• Source excerpt:
Advice on creating the best online media kits

There are a few articles on my web site all about media kits both regular and online. Here are the links:

What Goes in Your Media Kit? Have a ready to use media kit toolbox
http://www.directcontactpr.com/free-articles/article.src?ID=79

Building a Really Effective Online Press Center
http://www.directcontactpr.com/free-articles/article.src?ID=80

The online media kit is simply the electronic version of a regular media kit. Instead of paper delivered, you place the content, photography, bio, advice, book covers, and references on a dedicated web site page that is easy to find, navigate and use. All the key core content media requires is made available with links or downloads.

Every media kit must be designed to meet the media’s needs. The goal with media is to get media coverage. Feature stories, interviews, and product reviews are the most common goals for most creatives. Photographs, videos, music play, event announcements, calendar items, op-eds, columns, and even letters to the editor are other possibilities.

You select and design the numerous key content components to match the entity seeking the coverage to the target media style, content, and requirements.

The most effective online media kits give the media everything they need to do their job, the way you want that job done.

Target your media carefully or fail to even hit the right people

So many media! What’s a person to do? Who is going to read your news release? How do you close the deal?

Target your media carefully, based the following criteria:

1. What are you trying to achieve with the media? Most people can benefit from feature stories, interviews, and products reviews, in that order. Some people want incoming links along with the content that drives SEO. What do you want?

2. Who can do that for you? Identify the right people by keyword and geography, by beat and area of authority or responsibility.

3. Can you supply them with the content or people they need to do their job directly? Can you send it to them electronically? Can you deliver it by mail? In person? Do they need to send a camera crew? Your chances for success go up if the delivery is fast and if the cost they incur is low. The slower the delivery and the higher the costs, the less likely you are to succeed in doing at needs to be one to get real media coverage.

4. How effectively can you reach them to engage in a meaningful communication about your proposal? Can you reach them directly by email and phone? By fax? By street mail? Only by appointment? Are they well protected by secretaries or administrative assistants? Are you using an online a post and pray news release distribution method where the only chance of being discovered is if someone in your target media trips over you having done a keyword search? Reaching media by phone, email and street mail is the best way to make a direct connection.

Lots of people get all of these wrong.

You can watch your media success improve dramatically when you treat media people with respect by targeting media carefully. Make sure you offer and can deliver:

1. Galvanizing news, education or entertainment that is designed to interest lots of people in the selected media audience

2. Tangible real value. Help the people you can help the most.

3. Easy access to the information, graphics, technology and the people that the media need to do their job the way you want it done, and by covering the travel costs for the delivery if needed.

What is the best day of the week to send out a news release?

Question came in from a member of the Yahoo Self-Publishing Group

In my experience sending out news releases using email and chasing editors and reporters by phone, Tuesday is the best day of the week to deliver a release and Wednesday, and Thursday are also really good days. A lot depends on what you are asking the media people to do and whether it involves significant work on their part.

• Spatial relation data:

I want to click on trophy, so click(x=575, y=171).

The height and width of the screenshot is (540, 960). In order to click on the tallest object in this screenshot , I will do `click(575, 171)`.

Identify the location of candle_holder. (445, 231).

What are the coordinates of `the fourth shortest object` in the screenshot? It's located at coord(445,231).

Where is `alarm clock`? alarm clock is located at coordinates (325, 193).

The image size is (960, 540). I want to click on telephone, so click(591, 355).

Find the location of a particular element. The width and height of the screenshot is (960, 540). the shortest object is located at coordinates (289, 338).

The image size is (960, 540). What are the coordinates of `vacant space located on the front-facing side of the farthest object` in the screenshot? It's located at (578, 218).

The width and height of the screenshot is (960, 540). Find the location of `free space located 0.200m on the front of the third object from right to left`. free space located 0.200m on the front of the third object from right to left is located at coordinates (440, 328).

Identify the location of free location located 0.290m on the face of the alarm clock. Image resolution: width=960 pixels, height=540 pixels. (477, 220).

• Direction A: Quote the media kit passage starting at "The online media" and ending at "links or downloads.".
• Direction B: Which day of the week does the media kit passage name as the best for delivering a news release?

• Task output A:
The online media kit is simply the electronic version of a regular media kit. Instead of paper delivered, you place the content, photography, bio, advice, book covers, and references on a dedicated web site page that is easy to find, navigate and use. All the key core content media requires is made available with links or downloads.

• Task output B: Tuesday.